Transgender cyclist Emily Bridges is set to face star athletes including five-time Olympic champion Laura Kenny when she makes her competitive debut as a woman in the UK on Saturday – and her mother is said to have claimed that a police operation has been put in place so that the British Cycling academy racer can compete.

The 21-year-old began hormone therapy last year as part of gender dysphoria treatment and now meets the testosterone level requirements of the national governing body for the sport.

Trans athletes must have testosterone below five nanomoles per litre for a year to compete against other women. The UK National Health Service says that men typically have between 10 and 30 nanomoles per litre, while the numbers for women range between 0.7 and 2.8.

Bridges is provisionally on the starting list for the National Omnium Championships in the midlands city of Derby, where she is expected to take on the most successful British female Olympic cyclist of all time in Kenny.

The prospect set a national junior men's record over 25 miles before joining the academy in 2019 and coming out as transgender in October 2020, telling Cycling Weekly this month that she "couldn't be my true self" as a man.

The news of her involvement in the race, which will include members of Team GB's Tokyo 2020 Olympic Games team, has inevitably led to controversy, coming in the wake of US athlete Lia Thomas becoming the first openly trans swimmer to win at the national college championship in her country.

Bridges finished 43rd out of 45 riders in the elite men's criterium at the Loughborough Cycling Festival in May 2021, and 12km behind the winner at the Welsh National Championship road race in September.

She featured in the bronze medal-winnning University of Nottingham men’s team in the team pursuit at the British Universities’ Championships in Glasgow last month.

The University of Nottingham Sport Twitter account subsequently deleted a post celebrating the result, according to The Telegraph and screenshots shared on Twitter.

“Of course, sport must be for all and Emily has raced in the men’s team for years," 1980 Olympic swimming silver medalist Sharron Davies, who regularly campaigns against trans involvement in women’s sport, told the outlet.

“She competed with the men’s team very successfully this past year while reducing testosterone, so it shows an open and fully inclusive category can work very well without ruining the rights of female athletes to their own category of fair sport.

“This is wrong and people must start calling it out or lose sport for future generations of young girls.”

Mara Yamauchi, the sixth-placed finisher at the 2008 Olympic marathon, agreed and reportedly wants the public to boycott Bridges' sponsors and British Cycling's commercial sponsors.

She also warned that taxpayers' money should not fund national governing bodies that permit trans participation in women’s sport.

“We have categories in sport in order to ensure fair competition and those categories are by sex, by age, by type of disability and by weight,” she said.

“If we didn’t have those categories then the only people who would achieve anything in sport would be the heaviest adult males.”

Davies also claimed that "a few of the girls" had telephoned her in a "very distressed" state because they felt inclusion was not being paired with fairness.

British Cycling said it would continue to follow world governing body UCI's guidelines based around testosterone levels.

“After starting hormone therapy, I didn’t want to race in the male category any more than I had to," said Bridges.

"It sucks, racing as a man when you’re not one.
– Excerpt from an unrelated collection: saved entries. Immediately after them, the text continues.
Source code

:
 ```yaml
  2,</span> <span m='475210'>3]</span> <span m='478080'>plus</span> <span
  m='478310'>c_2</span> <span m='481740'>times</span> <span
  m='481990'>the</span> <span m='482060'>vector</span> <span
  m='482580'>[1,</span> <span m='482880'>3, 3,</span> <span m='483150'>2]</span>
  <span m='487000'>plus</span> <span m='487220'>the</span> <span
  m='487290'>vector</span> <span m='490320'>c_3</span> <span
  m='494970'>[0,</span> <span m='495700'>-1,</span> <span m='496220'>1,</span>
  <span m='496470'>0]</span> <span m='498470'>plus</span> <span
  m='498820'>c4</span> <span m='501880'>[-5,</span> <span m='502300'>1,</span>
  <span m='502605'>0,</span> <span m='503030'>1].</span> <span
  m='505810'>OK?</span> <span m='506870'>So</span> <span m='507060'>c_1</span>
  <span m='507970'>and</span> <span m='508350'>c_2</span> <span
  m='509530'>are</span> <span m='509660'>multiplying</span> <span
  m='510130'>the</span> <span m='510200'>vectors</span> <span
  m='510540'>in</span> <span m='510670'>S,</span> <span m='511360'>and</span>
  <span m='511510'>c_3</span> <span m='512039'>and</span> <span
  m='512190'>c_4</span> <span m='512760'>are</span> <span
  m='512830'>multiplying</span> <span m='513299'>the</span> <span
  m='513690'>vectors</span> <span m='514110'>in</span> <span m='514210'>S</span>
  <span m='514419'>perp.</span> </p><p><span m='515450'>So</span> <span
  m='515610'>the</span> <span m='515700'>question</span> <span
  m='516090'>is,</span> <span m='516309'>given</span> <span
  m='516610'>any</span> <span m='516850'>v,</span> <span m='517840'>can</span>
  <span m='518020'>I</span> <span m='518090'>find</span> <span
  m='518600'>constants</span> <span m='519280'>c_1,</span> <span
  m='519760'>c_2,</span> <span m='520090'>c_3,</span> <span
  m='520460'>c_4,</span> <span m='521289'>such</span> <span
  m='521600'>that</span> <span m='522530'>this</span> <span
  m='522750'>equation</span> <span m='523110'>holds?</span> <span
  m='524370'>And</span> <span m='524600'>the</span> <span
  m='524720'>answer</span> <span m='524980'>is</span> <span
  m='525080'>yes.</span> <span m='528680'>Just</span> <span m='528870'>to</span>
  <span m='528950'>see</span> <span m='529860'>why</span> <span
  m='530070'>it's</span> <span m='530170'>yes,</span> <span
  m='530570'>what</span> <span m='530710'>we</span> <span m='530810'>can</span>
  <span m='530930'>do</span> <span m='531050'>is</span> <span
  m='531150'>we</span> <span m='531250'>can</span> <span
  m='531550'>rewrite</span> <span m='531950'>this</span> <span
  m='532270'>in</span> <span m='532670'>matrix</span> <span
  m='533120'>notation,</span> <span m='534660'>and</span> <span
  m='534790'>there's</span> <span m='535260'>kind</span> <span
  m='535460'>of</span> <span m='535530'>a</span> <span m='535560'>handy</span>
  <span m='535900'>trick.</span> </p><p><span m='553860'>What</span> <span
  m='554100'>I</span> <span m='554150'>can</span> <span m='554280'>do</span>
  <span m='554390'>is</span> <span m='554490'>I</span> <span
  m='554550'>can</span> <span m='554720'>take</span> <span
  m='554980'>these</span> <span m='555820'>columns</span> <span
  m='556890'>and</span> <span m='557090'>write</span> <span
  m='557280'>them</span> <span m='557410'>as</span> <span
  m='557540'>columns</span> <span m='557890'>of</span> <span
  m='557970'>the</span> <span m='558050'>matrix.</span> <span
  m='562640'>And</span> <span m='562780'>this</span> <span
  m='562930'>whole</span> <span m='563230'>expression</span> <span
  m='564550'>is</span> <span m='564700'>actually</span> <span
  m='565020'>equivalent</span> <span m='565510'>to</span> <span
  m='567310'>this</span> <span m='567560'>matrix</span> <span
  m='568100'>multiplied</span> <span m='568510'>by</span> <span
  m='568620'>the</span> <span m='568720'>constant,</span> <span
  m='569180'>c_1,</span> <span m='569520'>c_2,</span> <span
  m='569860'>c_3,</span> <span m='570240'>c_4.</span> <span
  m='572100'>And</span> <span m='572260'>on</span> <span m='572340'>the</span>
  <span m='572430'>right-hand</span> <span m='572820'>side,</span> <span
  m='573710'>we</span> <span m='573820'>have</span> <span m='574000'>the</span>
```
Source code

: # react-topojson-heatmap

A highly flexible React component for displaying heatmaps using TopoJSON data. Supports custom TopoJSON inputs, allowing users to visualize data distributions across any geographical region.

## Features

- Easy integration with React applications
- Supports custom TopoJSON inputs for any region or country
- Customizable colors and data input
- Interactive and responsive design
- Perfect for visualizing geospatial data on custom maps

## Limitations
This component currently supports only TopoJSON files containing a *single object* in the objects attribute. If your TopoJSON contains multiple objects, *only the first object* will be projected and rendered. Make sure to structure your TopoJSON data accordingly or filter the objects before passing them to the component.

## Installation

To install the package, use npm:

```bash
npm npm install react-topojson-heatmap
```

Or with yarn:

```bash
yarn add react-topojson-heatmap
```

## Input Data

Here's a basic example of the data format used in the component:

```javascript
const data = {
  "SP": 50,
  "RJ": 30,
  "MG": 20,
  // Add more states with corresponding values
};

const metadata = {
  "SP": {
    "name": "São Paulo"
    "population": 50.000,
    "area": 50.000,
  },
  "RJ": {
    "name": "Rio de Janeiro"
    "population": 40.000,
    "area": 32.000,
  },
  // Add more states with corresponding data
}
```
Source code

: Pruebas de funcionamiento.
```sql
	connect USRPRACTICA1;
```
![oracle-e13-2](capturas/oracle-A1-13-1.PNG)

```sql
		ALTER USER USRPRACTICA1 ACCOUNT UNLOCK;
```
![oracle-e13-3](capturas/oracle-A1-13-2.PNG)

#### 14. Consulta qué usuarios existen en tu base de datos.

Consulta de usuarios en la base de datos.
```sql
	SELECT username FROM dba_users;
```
It was quickly apparent that that was the wrong category for me.”

Writing on a private Twitter account, Bridges' mother, Sandy, is said to have suggested that her daughter may have police protection at the championships at the Derby Arena and added a hashtag of "safe to be me 2022".

“This is the reality of being trans today,” she wrote, according to road.cc. “That my daughter has to be on a police operation plan to compete in a bike race in the UK. How in any way can that be [safe]?"

The Telegraph said that a spokesman for Kenny did not respond to requests for comment.